1. Always use one single sample for the other root vertices in the intervened graph:
    a. Use the same original sample that was used to learn the equations.
    b. Draw a new "base sample" for the retraining part.
2. For each intervened sample, draw the other root vertices in the intervened graph anew.

Consider also:

* In reality, we do not observe a full sample of the graph (root vertices are not observed).
* Can we make assumptions about distribution of root vertices in real life, e.g. Gaussian? If so, how do we find the corresponding root vertex values belonging to one specific observation. (If we see P, X, Y, how do we find the corresponding Nx, A, Np?) While the distributions are enough to sample new values, the specific corresponding values are needed to learn the equations in the first step.

For the linear example, we choose random normal distributions with different variances as interventions.

In [None]:
intervention_spec = {
    'P': {
         'randn': [(0, 3), (0, 3), (0, 5), (0, 5)],
         },
    }
interventions = Interventions(sem, orig_sample, intervention_spec)
interventions.summary()

## Train a corrected version

Eventually we can actually retrain part of the target network, in this case the network for `'Y'` to minimize the variance of predictions across all different intervened samples. Note that here it seems like it only makes sense to do this for the same values of root vertices (closer to counterfactual?), because why would I want similar `'Y'` values for completely different starting values? On the other hand, we want that to be true in distribution, hence for a large batch size, we could also try to enforce that criterion with different values for the root vertices in each intervened sample.

In [None]:
corrected = interventions.train_corrected(epochs=100, batchsize=64)

## Evaluate the corrected model

### Small linear models: check parameters directly

For this small linear network we can look directly at the parameters it has learned. We indeed see that it learns the ones everywhere originally and in the corrected version has a -1 for `'P'` instead, exactly what theory demands.

In [None]:
from pprint import pprint
print("Original weights:")
sem.print_learned_parameters(show=['Y'], weights=True, biases=False)

print("")
print("Fair parameters:")
for name, param in corrected.named_parameters():
    if 'bias' not in name:
        print(param.data.numpy())

### Comparison on a new sample

Let's look at the full sample plots we have already encountered above for a new sample, its learned reproduction and the corrected results.

In [None]:
base, orig, fair = utils.evaluate_on_new_sample(sem, 'Y', corrected, plot=True)

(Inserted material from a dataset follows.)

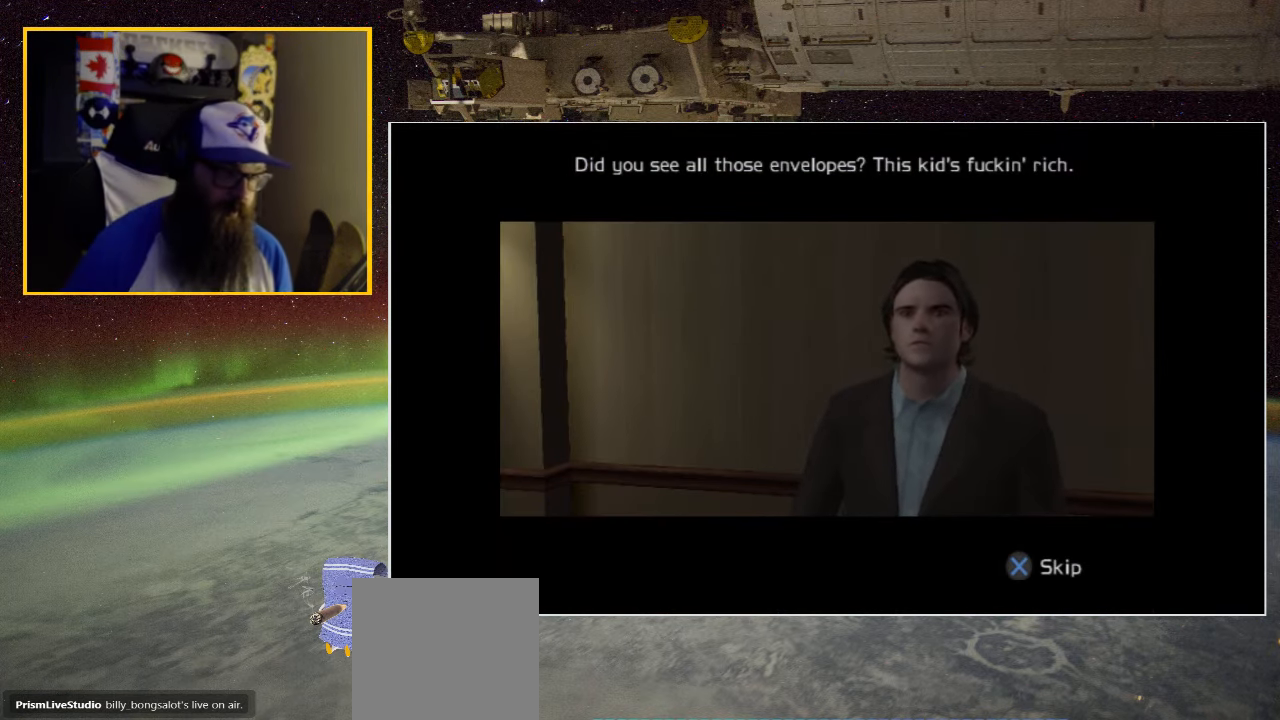
{"buttons": [], "left_stick": "center", "right_stick": "center", "events": []}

As we have already seen, the learned perfectly recovers the original sample from the analytical structural equation model. The fair results coincide up to the target value `'Y'` of course, because we did not touch any other part. The dependence of `'Y'` on both `'P'` and `'X'` has been decreased, but is **not** zero (see next section for an explanation).

### Evaluation tools for linear prediction

In the linear case, we can also look at (print and plot) all sorts of correlations, i.e. the slopes, r-values (Pearson Correlation Coefficient), p-values and standard errors of these tests.

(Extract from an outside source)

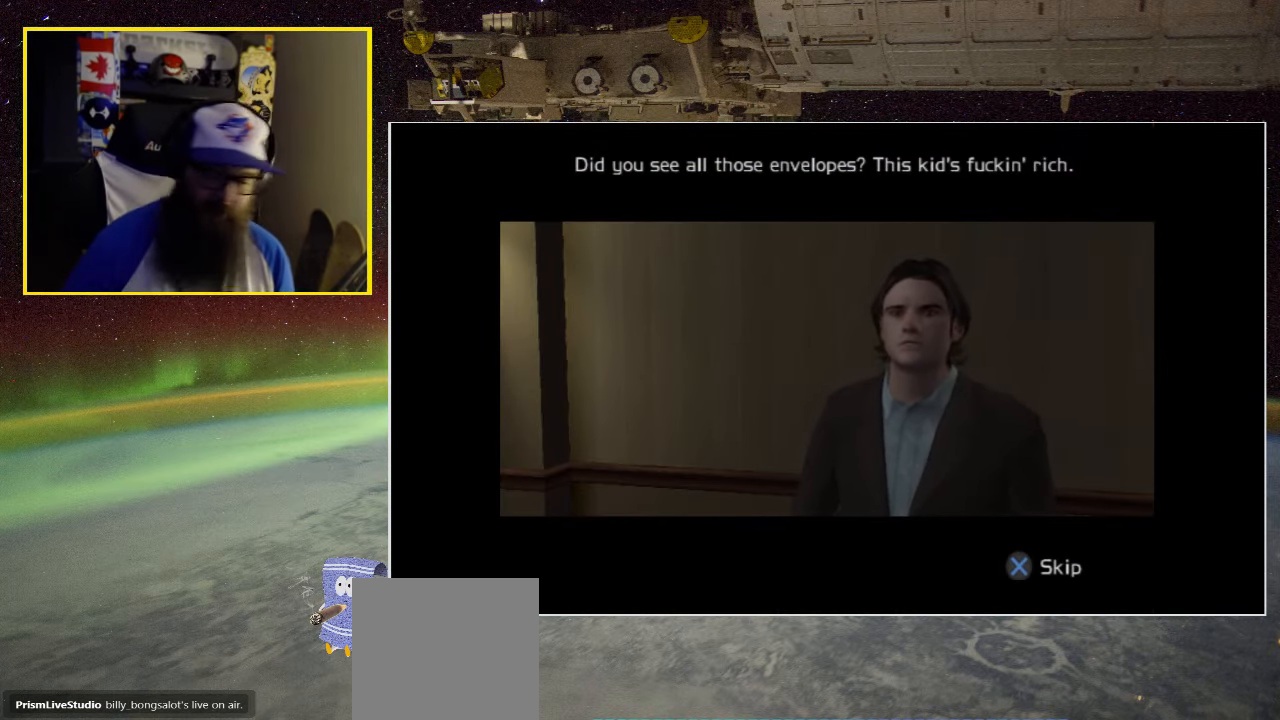
{"buttons": [], "left_stick": "center", "right_stick": "center", "events": []}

We see that the correlation between `'Yfair'` and `'P'` goes down as compared to `'Y'` and `'P'`, but is **not** zero. There is still correlation bettwen `'Yfair'` and `'P'` left through the confounder `'A'`. This is the main difference to all "learning fair representation" approaches so far.

In [None]:
utils.print_correlations(orig, sem=sem, sources=['A', 'P', 'X'], targets=['Y', 'Yfair'])

In [None]:
all_vars = sem.vertices() + ['Yfair']
utils.plot_correlations(orig, sem=sem, sources=all_vars, targets=all_vars)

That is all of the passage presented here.